Person_detection.tflite model specifications and its confidence at range

I need information on the person_detection.tflite model specifications present in openmv. My use case is different and need some range detection till 10 meters, The confidence I am getting through this model is not good at this distance. So if I can get the specifications and details of the model, I can try out different configurations or build my own custom model for my use case. Please point me in the right direction.

What camera do you have? There’s a new YOLO person detection model that you can run that hits about 2 FPS on the H7P or RT1062 (much faster on the N6 and AE3, but, they are not ready yet).

Hey kwagyeman,

I am using OpenMV RT 1062 board.

  1. Install the latest dev firmware from the IDE under tools.
  2. Edit the ROMFS and go to the model zoo.
  3. Uncheck the filter by board type button on the bottom left hand corner.
  4. Find the networks under st microelectronics, object detection, yolo lc.
  5. Load one of those models and commit the ROMFS.

Then use this script with the path name for ROMFS of the model you added:

# This work is licensed under the MIT license.
# Copyright (c) 2013-2025 OpenMV LLC. All rights reserved.
# https://github.com/openmv/openmv/blob/master/LICENSE
#
# TensorFlow Lite YoloLC Object Detection Example

import time
import sensor
import ml
from ml.postprocessing import yolo_lc_postprocess
import gc

sensor.reset()
sensor.set_pixformat(sensor.RGB565)
sensor.set_framesize(sensor.VGA)
sensor.set_windowing((400, 400))

import os
print(os.listdir("/rom"))

model = ml.Model("/rom/<model_name>")
model_class_labels = ["person"]
model_class_colors = [(0, 0, 255)]
print(model)

clock = time.clock()
while True:
    clock.tick()
    img = sensor.snapshot()

    # boxes is a list of list per class of ((x, y, w, h), score) tuples
    boxes = model.predict([img], callback=yolo_lc_postprocess(threshold=0.4))

    # Draw bounding boxes around the detected objects
    for i, class_detections in enumerate(boxes):
        rects = [r for r, score in class_detections]
        labels = [model_class_labels[i] for j in range(len(rects))]
        colors = [model_class_colors[i] for j in range(len(rects))]
        ml.utils.draw_predictions(img, rects, labels, colors, format=None)

    print(clock.fps(), "fps")

We’ll have this under examples soon…

What’s the maximum distance I should expect with this model for person detection and what will be the confidence drop with range.

Can’t say exactly. It can easily detect a person though who’s 10 ft away. It depends on the resolution of the model you pick. There’s multiple reses, the larger ones run slower. Give it a try.

I need to detect people at distances of 10 meters or more for my application. Is this model the best choice for that range, or is there a better alternative you’d recommend for longer-range person detection?

This is the best choice for the RT1062. Please try it out. You may need to change the lens on the board.

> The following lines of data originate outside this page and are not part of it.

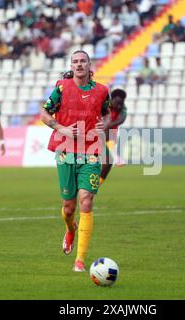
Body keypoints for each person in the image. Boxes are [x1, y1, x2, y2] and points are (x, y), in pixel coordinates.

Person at [40, 50, 110, 272]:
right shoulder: (62, 87)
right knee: (69, 208)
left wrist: (105, 124)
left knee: (86, 201)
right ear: (72, 65)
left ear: (90, 65)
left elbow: (108, 114)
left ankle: (80, 260)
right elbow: (44, 114)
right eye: (75, 62)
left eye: (83, 61)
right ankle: (70, 230)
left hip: (91, 151)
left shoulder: (102, 91)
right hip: (65, 152)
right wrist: (61, 128)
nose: (79, 65)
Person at [99, 89, 127, 186]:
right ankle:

What lens+model combination would you recommend for person detection at far ranges also : like 20-30m away

Please try out the super telephoto lens.

The problem with super telephoto lens is that it has only a 10 degree FOV which doesnt work. We want a reasonably wide FOV along with high quality person detection in at least 20-30m range. What would be a good way to do this.
We are trying to combine motion detection + person detection, do you think that will yield good results. Are there some good examples to look at here? I assume this is a common use case for OpenMV?

We also sell a telephoto lens you can try to use. It has a wide FoV while still applying a lot of zoom.

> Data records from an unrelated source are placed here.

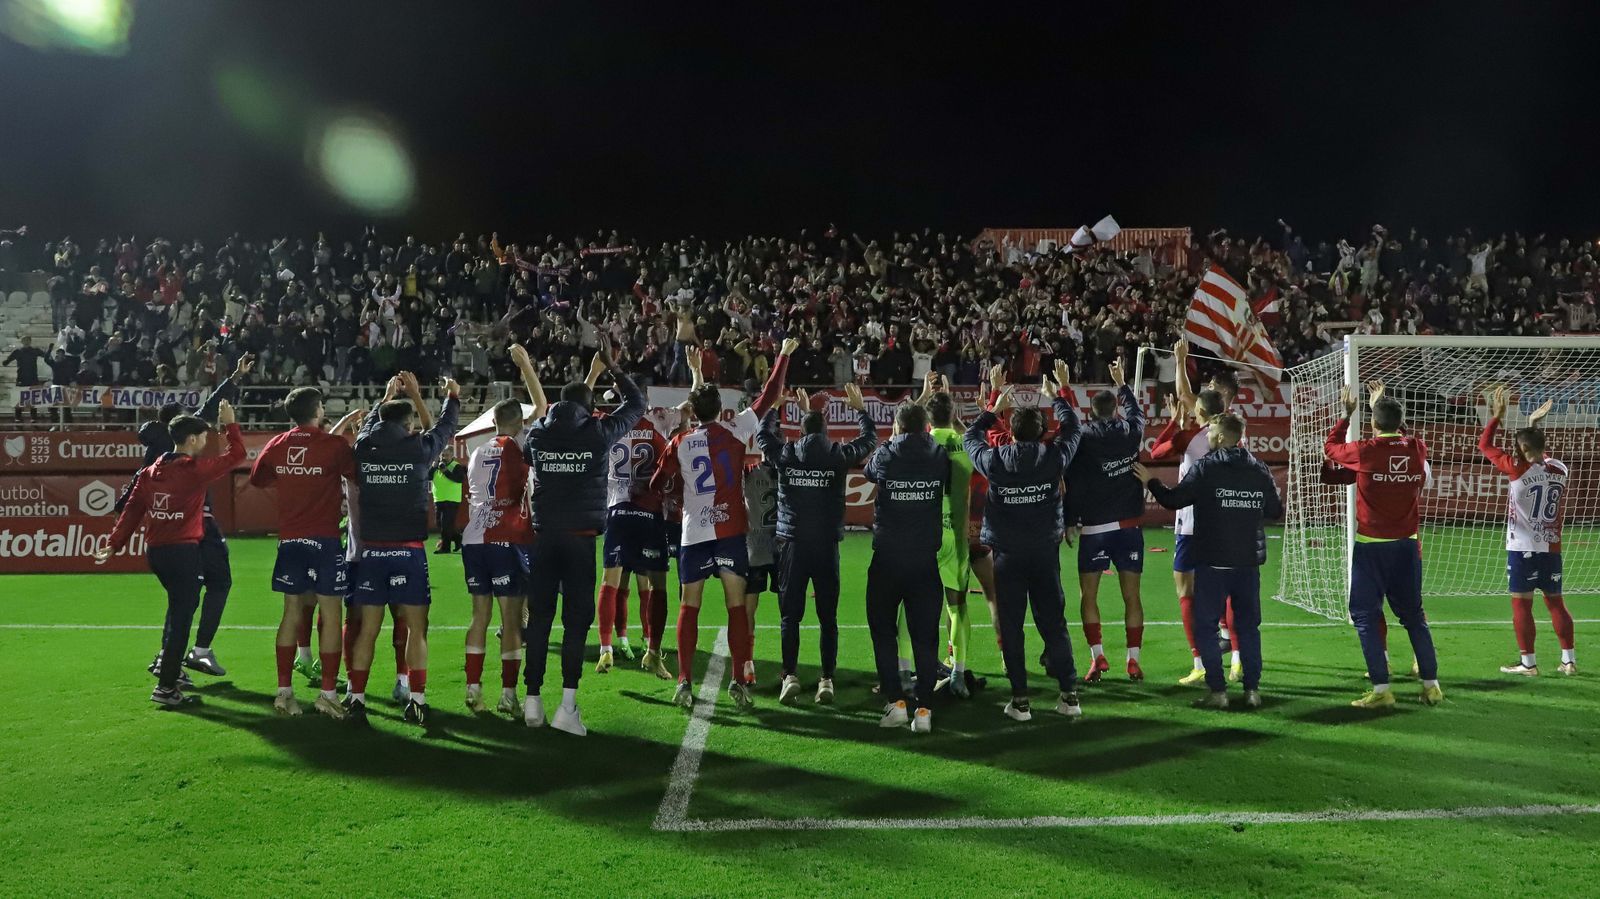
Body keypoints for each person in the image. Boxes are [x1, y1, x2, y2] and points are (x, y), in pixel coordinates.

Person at [651, 340, 794, 713]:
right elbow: (770, 394)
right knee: (736, 609)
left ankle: (684, 680)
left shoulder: (680, 441)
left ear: (693, 412)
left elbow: (658, 484)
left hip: (694, 532)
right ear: (722, 409)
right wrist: (783, 355)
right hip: (730, 531)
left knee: (689, 606)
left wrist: (679, 495)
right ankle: (738, 680)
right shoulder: (735, 430)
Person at [521, 336, 644, 736]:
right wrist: (611, 365)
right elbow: (636, 404)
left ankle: (532, 702)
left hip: (543, 538)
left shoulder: (539, 434)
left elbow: (531, 443)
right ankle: (567, 707)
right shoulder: (597, 433)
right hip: (580, 540)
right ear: (589, 409)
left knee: (539, 620)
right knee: (575, 624)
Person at [97, 402, 246, 706]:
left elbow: (132, 511)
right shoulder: (193, 471)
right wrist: (230, 424)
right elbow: (237, 456)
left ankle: (169, 671)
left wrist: (114, 544)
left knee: (180, 607)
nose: (205, 443)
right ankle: (166, 686)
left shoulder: (151, 471)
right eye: (203, 438)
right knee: (182, 615)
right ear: (191, 439)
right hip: (182, 551)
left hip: (157, 553)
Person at [116, 352, 252, 684]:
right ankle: (197, 652)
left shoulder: (157, 454)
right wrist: (232, 383)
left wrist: (122, 507)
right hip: (196, 525)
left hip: (168, 536)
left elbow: (139, 482)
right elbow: (215, 418)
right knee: (216, 583)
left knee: (183, 597)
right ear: (181, 427)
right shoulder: (181, 448)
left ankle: (168, 659)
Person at [1135, 412, 1282, 709]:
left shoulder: (1206, 468)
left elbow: (1174, 500)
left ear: (1219, 436)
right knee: (1248, 627)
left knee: (1206, 627)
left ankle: (1218, 692)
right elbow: (1274, 510)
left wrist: (1151, 482)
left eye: (1211, 432)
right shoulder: (1259, 469)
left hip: (1214, 561)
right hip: (1247, 562)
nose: (1208, 436)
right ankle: (1252, 691)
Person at [963, 365, 1084, 722]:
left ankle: (1020, 701)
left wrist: (991, 407)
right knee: (1054, 624)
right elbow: (1074, 428)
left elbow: (972, 437)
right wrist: (1059, 392)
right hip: (1045, 555)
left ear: (1011, 435)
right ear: (1044, 433)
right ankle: (1069, 694)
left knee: (1012, 626)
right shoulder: (1054, 457)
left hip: (1007, 557)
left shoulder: (995, 461)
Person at [347, 372, 461, 727]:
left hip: (372, 553)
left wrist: (385, 395)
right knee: (416, 628)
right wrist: (452, 397)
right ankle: (417, 700)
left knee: (367, 629)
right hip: (408, 552)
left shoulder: (364, 447)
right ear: (409, 422)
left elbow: (367, 425)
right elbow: (444, 427)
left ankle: (356, 697)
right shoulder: (418, 447)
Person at [1324, 380, 1444, 709]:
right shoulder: (1417, 448)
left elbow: (1331, 448)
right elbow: (1399, 431)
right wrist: (1384, 408)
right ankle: (1431, 685)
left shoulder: (1365, 451)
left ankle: (1381, 688)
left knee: (1363, 614)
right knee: (1414, 616)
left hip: (1372, 547)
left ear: (1373, 423)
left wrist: (1347, 415)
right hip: (1407, 547)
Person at [756, 383, 877, 705]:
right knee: (828, 618)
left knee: (789, 617)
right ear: (826, 431)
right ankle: (826, 680)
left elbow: (762, 437)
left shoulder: (787, 452)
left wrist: (775, 408)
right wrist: (861, 410)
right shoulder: (837, 455)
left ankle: (790, 675)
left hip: (792, 546)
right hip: (826, 547)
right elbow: (869, 441)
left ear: (800, 429)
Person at [249, 388, 362, 719]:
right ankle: (327, 694)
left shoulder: (278, 443)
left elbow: (258, 479)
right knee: (331, 613)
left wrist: (291, 476)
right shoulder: (332, 446)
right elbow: (355, 474)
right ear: (318, 410)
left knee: (291, 612)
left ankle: (284, 693)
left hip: (290, 541)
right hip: (324, 540)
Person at [863, 401, 949, 732]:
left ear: (898, 426)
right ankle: (924, 710)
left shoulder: (887, 453)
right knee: (925, 638)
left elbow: (870, 471)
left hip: (888, 559)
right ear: (925, 426)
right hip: (924, 562)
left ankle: (896, 703)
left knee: (884, 632)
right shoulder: (938, 454)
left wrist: (892, 439)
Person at [1480, 388, 1575, 676]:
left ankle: (1529, 664)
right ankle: (1568, 660)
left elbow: (1484, 445)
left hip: (1522, 546)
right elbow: (1538, 453)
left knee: (1521, 604)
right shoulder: (1560, 468)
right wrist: (1533, 425)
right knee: (1556, 602)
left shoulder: (1515, 468)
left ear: (1520, 449)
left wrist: (1497, 416)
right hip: (1552, 547)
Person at [593, 345, 675, 679]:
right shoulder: (655, 431)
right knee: (656, 585)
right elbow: (665, 470)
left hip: (616, 510)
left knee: (610, 581)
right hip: (648, 513)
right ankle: (652, 651)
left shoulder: (609, 425)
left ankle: (605, 648)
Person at [1066, 357, 1147, 682]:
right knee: (1132, 597)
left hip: (1096, 528)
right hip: (1128, 526)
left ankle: (1097, 657)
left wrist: (1070, 519)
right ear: (1115, 410)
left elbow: (1073, 478)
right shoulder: (1130, 431)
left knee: (1089, 597)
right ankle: (1133, 660)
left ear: (1092, 412)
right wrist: (1123, 383)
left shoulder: (1085, 437)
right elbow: (1137, 413)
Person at [915, 373, 983, 698]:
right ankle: (957, 674)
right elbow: (978, 446)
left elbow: (900, 432)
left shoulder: (923, 441)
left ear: (928, 417)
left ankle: (918, 669)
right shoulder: (966, 443)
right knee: (957, 608)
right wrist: (958, 422)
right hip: (956, 536)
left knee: (919, 606)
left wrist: (924, 395)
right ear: (953, 414)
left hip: (925, 535)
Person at [741, 453, 780, 686]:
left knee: (748, 610)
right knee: (787, 613)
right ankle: (789, 669)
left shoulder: (748, 472)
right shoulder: (787, 471)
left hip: (754, 546)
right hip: (780, 547)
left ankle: (747, 663)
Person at [430, 444, 466, 553]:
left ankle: (445, 548)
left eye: (446, 455)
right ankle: (458, 538)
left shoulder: (456, 466)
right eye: (442, 455)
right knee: (440, 524)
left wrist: (446, 471)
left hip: (451, 499)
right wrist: (433, 467)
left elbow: (460, 479)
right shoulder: (437, 466)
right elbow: (427, 476)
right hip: (439, 499)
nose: (443, 457)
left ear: (452, 455)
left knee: (446, 524)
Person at [5, 335, 48, 421]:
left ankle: (33, 417)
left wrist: (48, 351)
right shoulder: (17, 351)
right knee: (19, 397)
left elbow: (46, 356)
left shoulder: (35, 350)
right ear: (22, 342)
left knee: (33, 398)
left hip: (33, 378)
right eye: (24, 340)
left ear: (30, 341)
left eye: (28, 340)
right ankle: (17, 417)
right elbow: (6, 362)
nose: (26, 342)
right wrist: (6, 361)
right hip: (21, 378)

We want a reasonably wide FOV along with high quality person detection in at least 20-30m range. What would be a good way to do this.

This just really comes down to having a very large resolution and a very powerful system that can process that resolution. The RT1062 can’t do both of these at the same time.

We are trying to combine motion detection + person detection, do you think that will yield good results. Are there some good examples to look at here? I assume this is a common use case for OpenMV

I have provided you with a script that runs a YOLO model on the RT1062, please give it a try with some of the lens options we provide on our store.

We have the OpenMV N6 coming out later this year which offers 500x the ML performance. For now, we just have the RT1062.